266 | 31, pp. 265-281 | doxa.comunicación

julio-diciembre de 2020

Language ideologies on Spanish in Facebook pages and communities: language and social identity policies...

ISSN: 1696-019X / e-ISSN: 2386-3978

1. Introduction

The ideological configuration of Spanish in contemporary Chile has a series of singularities difficult to summarise. Broadly speaking, this is fitting with how language-as-object is treated in a disciplinary moment, when attributes assigned to said object from linguistics (i.e. immobility, synchrony, internal organisation, diatopic distribution) enter, to some extent, in crisis. There is a disciplinary vision that pays increasingly more attention to mobility, temporal discontinuity, systemic instability, relocation and multipolarity of the production of discourses. In direct relation to this conception of the objects of sociolinguistic analysis as complex (Blommaert, 2014), social networks like Facebook constitute high-quality records of how socially relevant representations emerge, circulate, and are subject to debate and negotiation. This occurs largely because the Internet provides spaces where, par excellence, management and configuration of contemporary social changes take place, in the political, ideological, and social spheres (Phyak, 2015; Deumert, 2015, Blommaert et al., 2009).

This paper focuses on how notions of language and diversity are thought and challenged, thus exposing the complex ways in which they are articulated on Facebook, for and by Spanish speakers in Chile. Its main purpose is to account for the presence (or absence) of certain language ideologies in the corpus and their characteristics, in order to briefly describe their projection in the historical-political context of contemporary Chile.

The notion of linguistic ideologies ascribed here refers to “cognitive frameworks that coherently link language with an extralinguistic order, naturalising it, and normalising it” (Del Valle and Meirinho, 2016). That is, these frameworks do not only refer to language, but also to specific social and cultural orders (for example, some that refer to identity, community, nation, state, gender), which are deeply intertwined with power structures, in whose constitution and permanence actively cooperate. Arnoux and Del Valle (2010) propose that linguistic ideologies are sustained in ideologemes, “commonplaces, postulates or maxims” that operate as presuppositions of the discourse, such as, “In Chile people speak (Spanish) poorly”.

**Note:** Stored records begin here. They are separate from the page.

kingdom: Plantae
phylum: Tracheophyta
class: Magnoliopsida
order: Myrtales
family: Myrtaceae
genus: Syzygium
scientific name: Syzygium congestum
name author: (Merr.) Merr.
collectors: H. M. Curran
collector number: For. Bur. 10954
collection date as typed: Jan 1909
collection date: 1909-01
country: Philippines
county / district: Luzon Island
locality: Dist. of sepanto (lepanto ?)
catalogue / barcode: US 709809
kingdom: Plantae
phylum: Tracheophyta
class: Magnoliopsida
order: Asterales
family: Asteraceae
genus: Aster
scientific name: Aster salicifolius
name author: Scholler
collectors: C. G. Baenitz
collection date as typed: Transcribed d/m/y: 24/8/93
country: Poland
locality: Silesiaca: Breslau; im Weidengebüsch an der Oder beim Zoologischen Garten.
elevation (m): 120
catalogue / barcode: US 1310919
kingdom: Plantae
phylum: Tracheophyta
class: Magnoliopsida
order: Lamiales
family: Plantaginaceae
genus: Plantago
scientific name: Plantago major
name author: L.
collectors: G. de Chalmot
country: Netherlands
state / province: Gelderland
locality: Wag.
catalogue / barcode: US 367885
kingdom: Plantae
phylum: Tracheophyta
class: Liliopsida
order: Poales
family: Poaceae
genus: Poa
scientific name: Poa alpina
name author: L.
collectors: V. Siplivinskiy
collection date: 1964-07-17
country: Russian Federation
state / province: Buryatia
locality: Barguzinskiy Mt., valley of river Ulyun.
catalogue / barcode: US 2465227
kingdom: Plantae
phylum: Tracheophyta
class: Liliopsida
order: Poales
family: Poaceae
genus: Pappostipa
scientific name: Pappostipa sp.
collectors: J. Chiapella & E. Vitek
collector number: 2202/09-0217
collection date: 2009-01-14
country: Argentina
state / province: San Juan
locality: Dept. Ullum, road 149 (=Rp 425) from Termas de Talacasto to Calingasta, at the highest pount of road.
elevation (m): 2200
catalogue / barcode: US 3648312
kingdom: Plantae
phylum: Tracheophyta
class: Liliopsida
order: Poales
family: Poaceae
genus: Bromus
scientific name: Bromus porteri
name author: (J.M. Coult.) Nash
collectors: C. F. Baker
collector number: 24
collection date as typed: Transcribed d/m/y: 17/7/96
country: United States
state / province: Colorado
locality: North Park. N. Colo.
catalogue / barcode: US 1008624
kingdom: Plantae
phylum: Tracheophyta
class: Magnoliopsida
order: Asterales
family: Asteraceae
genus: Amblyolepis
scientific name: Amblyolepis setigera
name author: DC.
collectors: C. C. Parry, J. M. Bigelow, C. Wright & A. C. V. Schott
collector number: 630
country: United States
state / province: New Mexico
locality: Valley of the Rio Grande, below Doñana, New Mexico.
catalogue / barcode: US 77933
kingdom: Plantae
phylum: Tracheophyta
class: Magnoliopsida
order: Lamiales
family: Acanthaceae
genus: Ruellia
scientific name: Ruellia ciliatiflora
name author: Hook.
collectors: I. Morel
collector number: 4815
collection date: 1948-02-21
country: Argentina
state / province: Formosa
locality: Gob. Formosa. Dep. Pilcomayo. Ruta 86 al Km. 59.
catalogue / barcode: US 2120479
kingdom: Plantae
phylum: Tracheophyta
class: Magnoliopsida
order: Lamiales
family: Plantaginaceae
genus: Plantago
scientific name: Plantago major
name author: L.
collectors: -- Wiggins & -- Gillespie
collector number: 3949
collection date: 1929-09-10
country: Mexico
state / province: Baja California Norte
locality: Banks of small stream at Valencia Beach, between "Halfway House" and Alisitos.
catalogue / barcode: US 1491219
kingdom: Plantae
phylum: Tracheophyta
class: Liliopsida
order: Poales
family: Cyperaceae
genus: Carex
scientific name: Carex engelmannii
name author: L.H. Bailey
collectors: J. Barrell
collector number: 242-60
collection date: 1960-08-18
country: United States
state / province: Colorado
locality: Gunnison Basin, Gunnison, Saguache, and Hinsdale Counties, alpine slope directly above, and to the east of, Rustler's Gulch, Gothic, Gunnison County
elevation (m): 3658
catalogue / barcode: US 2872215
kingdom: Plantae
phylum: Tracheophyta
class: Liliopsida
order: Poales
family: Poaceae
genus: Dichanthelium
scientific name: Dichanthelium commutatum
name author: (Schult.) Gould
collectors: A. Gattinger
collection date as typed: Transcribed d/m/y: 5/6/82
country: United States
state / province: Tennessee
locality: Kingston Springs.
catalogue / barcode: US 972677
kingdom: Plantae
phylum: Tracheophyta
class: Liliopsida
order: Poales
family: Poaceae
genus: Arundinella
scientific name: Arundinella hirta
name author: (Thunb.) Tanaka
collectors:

Woolard (2007) suggests that in the contemporary global world there is a prevalence of two Western-origin language ideologies that represent epistemological and moral notions. The first one, anonymity, understands a certain language as a public, de-personalised and de-localised voice and is frequent in cases of transnational hegemonic languages. English, for example, is positioned as the anonymous language by default, not only in the national states where it predominates but also in digital environments globally (Ricento 2015). Similarly, Del Valle (2007) provides evidence of contemporary hegemonic discourses around Spanish as a post-national, common, mestizo language, with privileged access to modernity, a vision common among linguistic management and planning agents, mostly from the institutionality of the Academies of the Spanish Language, but also in the publishing industry and the teaching of Spanish as a foreign language (Del Valle, 2014). Woolard (2007) suggests that recognising a language as “anonymous” requires the acceptance of the authority of such anonymity by the people, a process called méconnaissance by Bourdieu (1991), which occurs mainly at school. In this process, the dominant language variety is purged of its specific social origin and starts being imagined as a natural attribute of authority, transparent and guaranteed in social communication. From a critical perspective, this hides the fundamental fact that, inevitably, the anonymous language will necessarily belong more to some than to others, as the dominant classes typically have access and control of that language.